**Directions:**
Beneath this instruction is a listing; print exactly the lines in it starting at the line that contains "Document page, 1275x1650 pixels." and going through the line that contains "List each element's".

**Task input:**

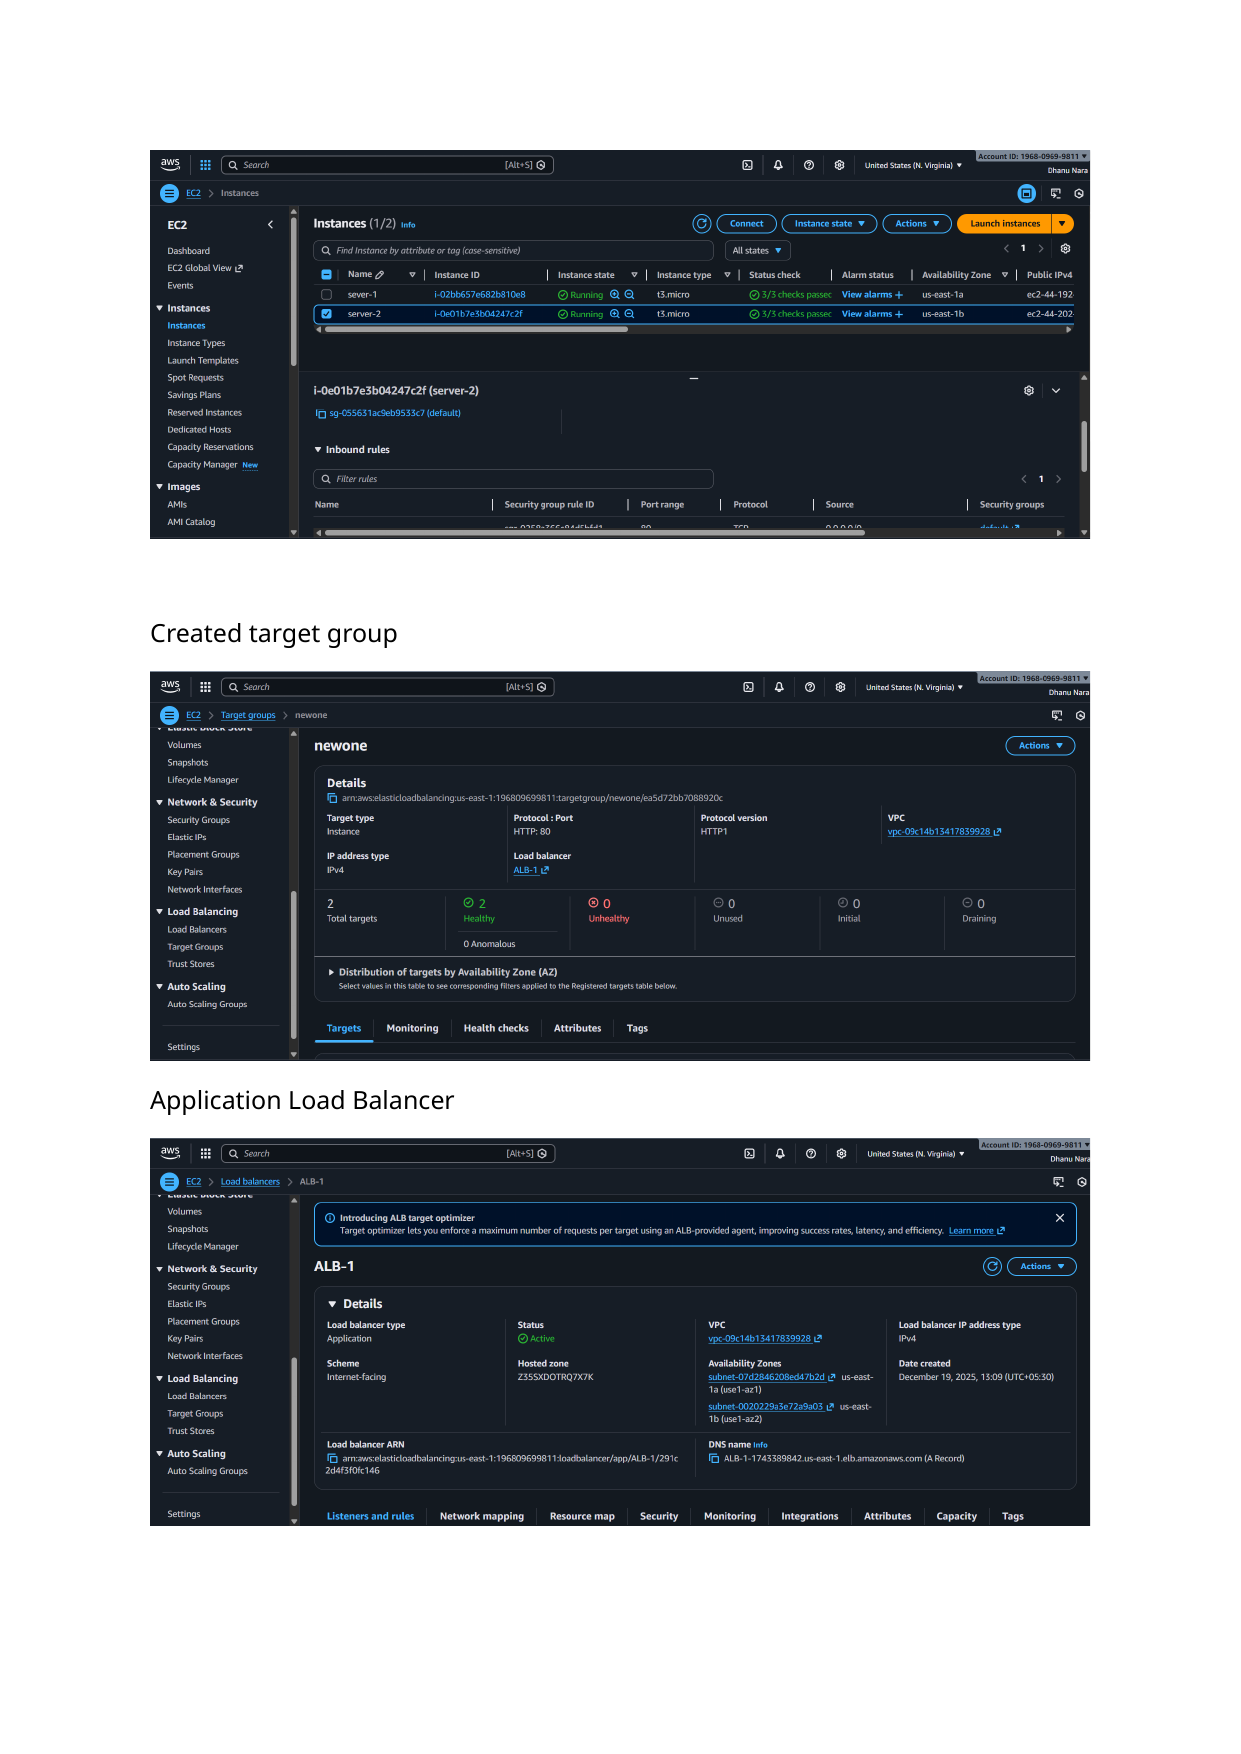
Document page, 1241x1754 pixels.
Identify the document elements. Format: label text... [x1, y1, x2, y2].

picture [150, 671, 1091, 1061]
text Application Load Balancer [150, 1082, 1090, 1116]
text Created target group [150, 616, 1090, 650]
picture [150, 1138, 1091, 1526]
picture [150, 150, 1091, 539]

...

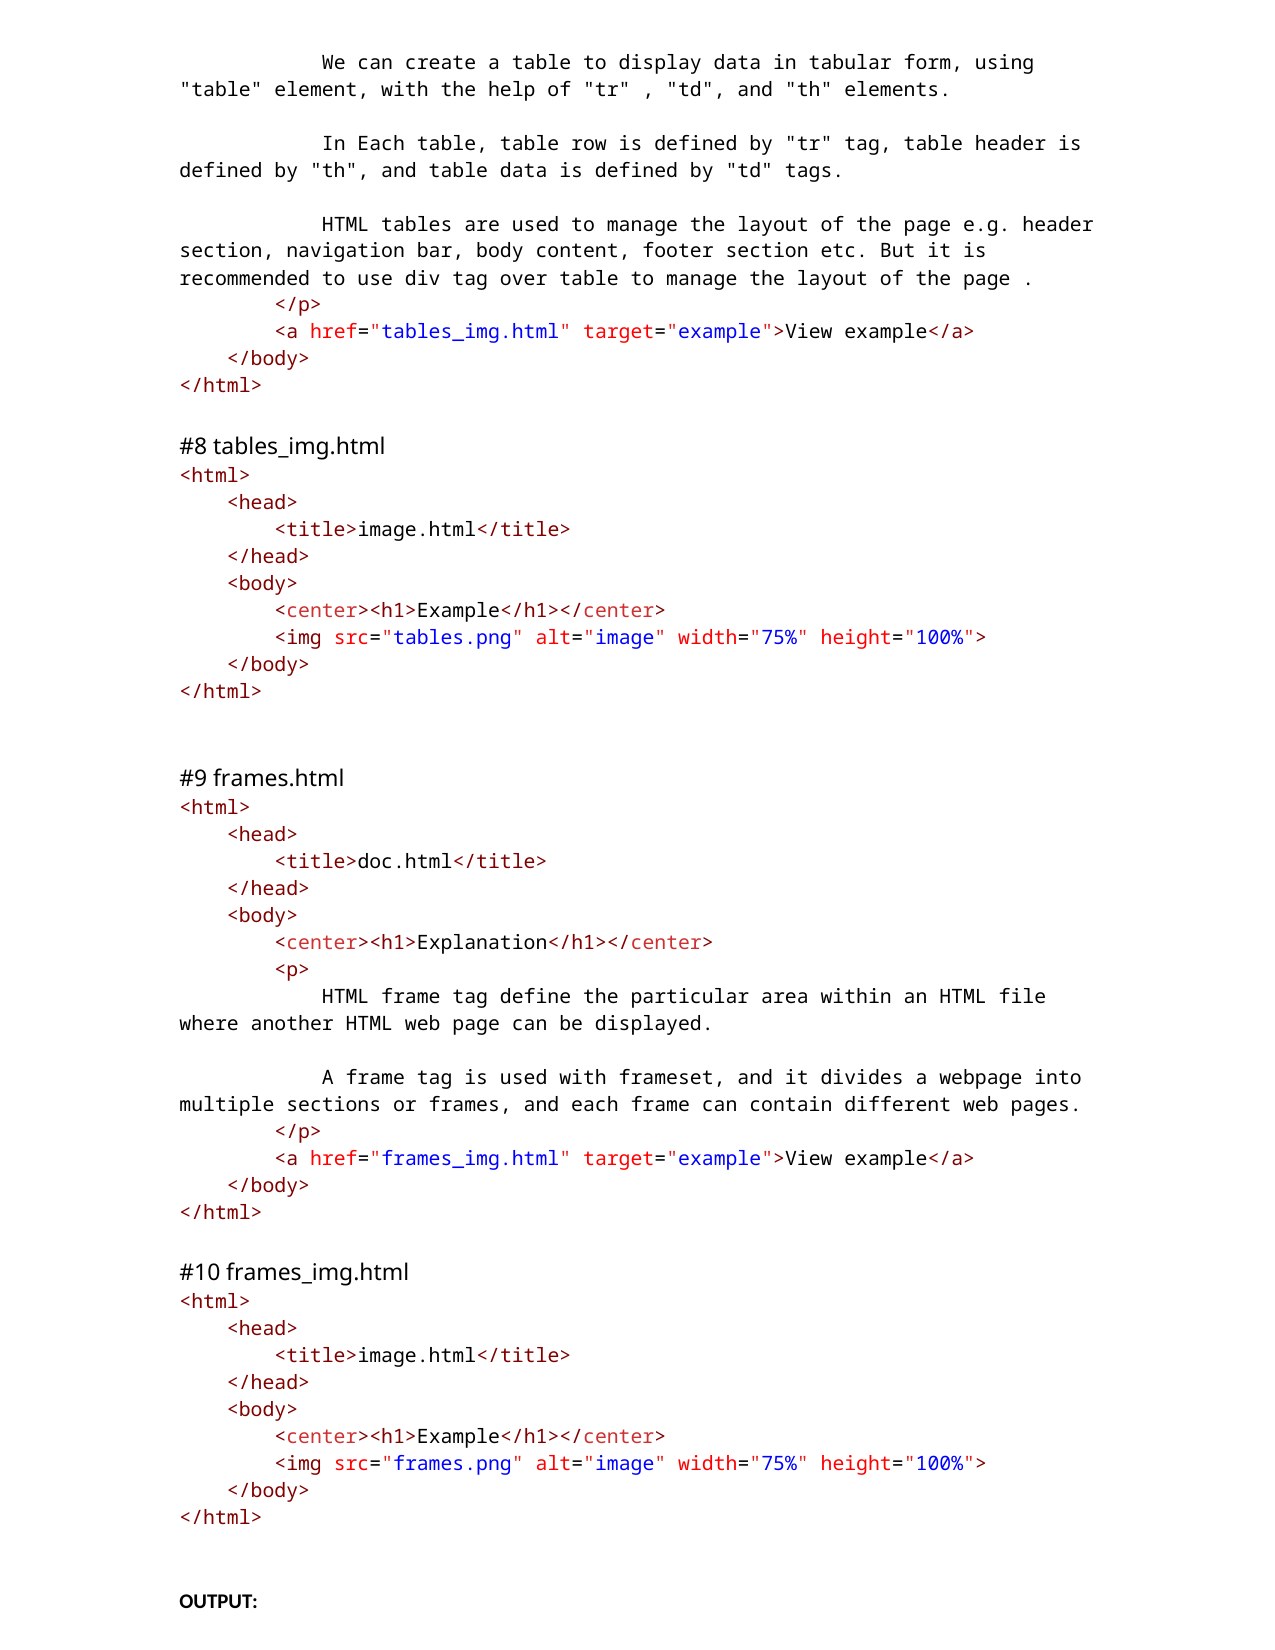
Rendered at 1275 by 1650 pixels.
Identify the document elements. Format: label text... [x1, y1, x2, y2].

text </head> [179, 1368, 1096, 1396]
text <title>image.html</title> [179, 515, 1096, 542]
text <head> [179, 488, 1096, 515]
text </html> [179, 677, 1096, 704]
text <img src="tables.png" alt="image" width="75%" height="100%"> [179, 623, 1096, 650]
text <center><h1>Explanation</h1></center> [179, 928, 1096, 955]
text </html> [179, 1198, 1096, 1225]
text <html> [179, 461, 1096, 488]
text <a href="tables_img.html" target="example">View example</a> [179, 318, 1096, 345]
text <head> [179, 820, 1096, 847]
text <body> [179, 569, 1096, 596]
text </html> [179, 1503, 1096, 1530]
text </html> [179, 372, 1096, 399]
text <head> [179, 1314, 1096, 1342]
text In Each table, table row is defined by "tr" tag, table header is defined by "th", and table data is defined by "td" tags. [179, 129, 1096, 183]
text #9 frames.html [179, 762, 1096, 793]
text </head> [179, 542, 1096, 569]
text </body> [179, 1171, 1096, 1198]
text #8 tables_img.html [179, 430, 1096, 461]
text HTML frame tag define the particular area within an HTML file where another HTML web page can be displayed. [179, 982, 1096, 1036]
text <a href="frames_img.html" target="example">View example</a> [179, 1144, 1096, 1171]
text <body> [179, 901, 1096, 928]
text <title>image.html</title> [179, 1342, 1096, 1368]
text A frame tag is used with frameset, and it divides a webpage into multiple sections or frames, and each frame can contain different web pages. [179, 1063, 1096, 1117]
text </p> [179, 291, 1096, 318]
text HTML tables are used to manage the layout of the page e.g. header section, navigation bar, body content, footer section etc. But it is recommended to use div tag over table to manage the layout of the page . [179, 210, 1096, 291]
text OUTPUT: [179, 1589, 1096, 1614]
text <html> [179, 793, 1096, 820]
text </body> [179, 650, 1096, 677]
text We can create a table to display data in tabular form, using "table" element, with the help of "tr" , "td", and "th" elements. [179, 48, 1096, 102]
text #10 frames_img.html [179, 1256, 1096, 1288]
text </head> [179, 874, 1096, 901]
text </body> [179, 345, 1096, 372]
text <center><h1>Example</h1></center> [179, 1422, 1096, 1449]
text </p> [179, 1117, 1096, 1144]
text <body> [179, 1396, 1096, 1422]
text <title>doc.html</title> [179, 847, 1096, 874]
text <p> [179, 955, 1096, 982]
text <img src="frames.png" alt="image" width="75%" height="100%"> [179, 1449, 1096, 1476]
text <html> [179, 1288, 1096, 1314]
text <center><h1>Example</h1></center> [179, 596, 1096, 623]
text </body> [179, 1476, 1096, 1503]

---

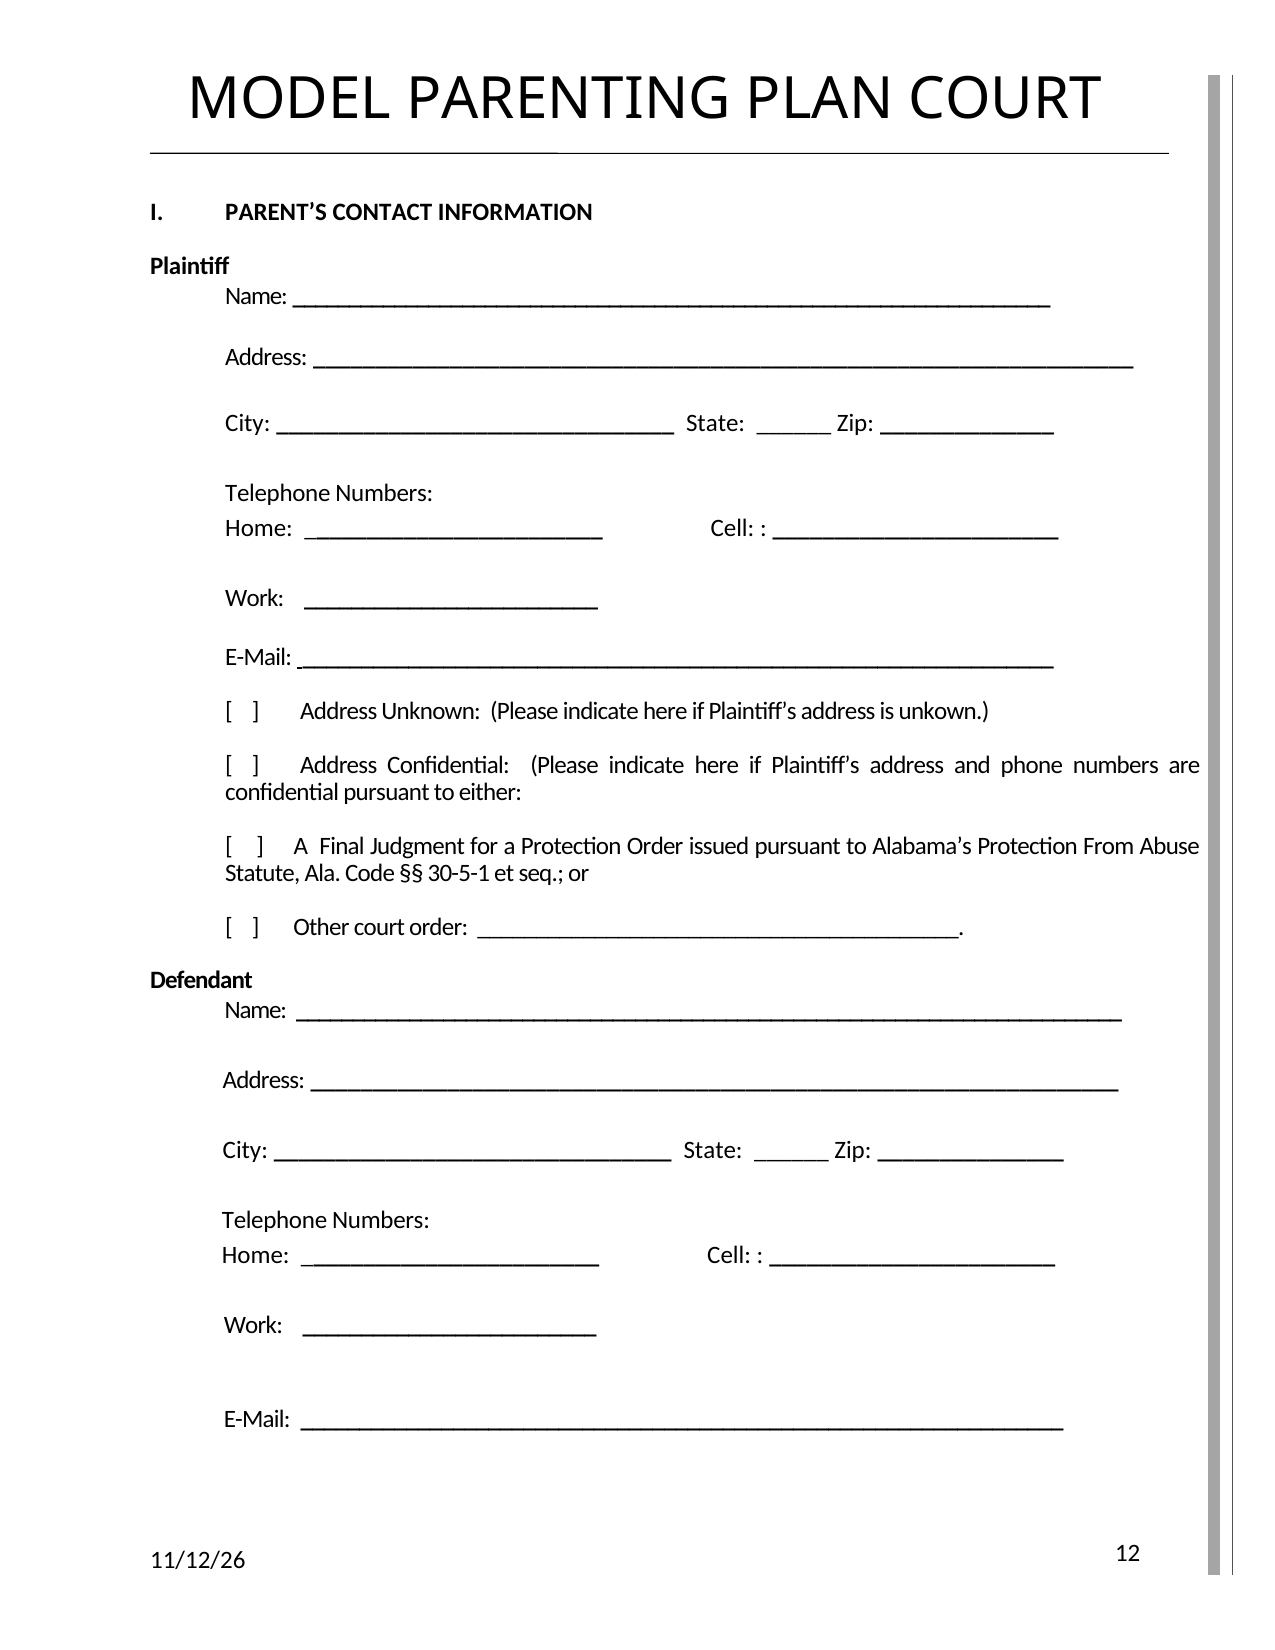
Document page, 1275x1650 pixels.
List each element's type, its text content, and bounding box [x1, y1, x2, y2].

**Response to this task:**
Document page, 1275x1650 pixels.
List each element's type, its text content, and bounding box [x1, y1, x2, y2].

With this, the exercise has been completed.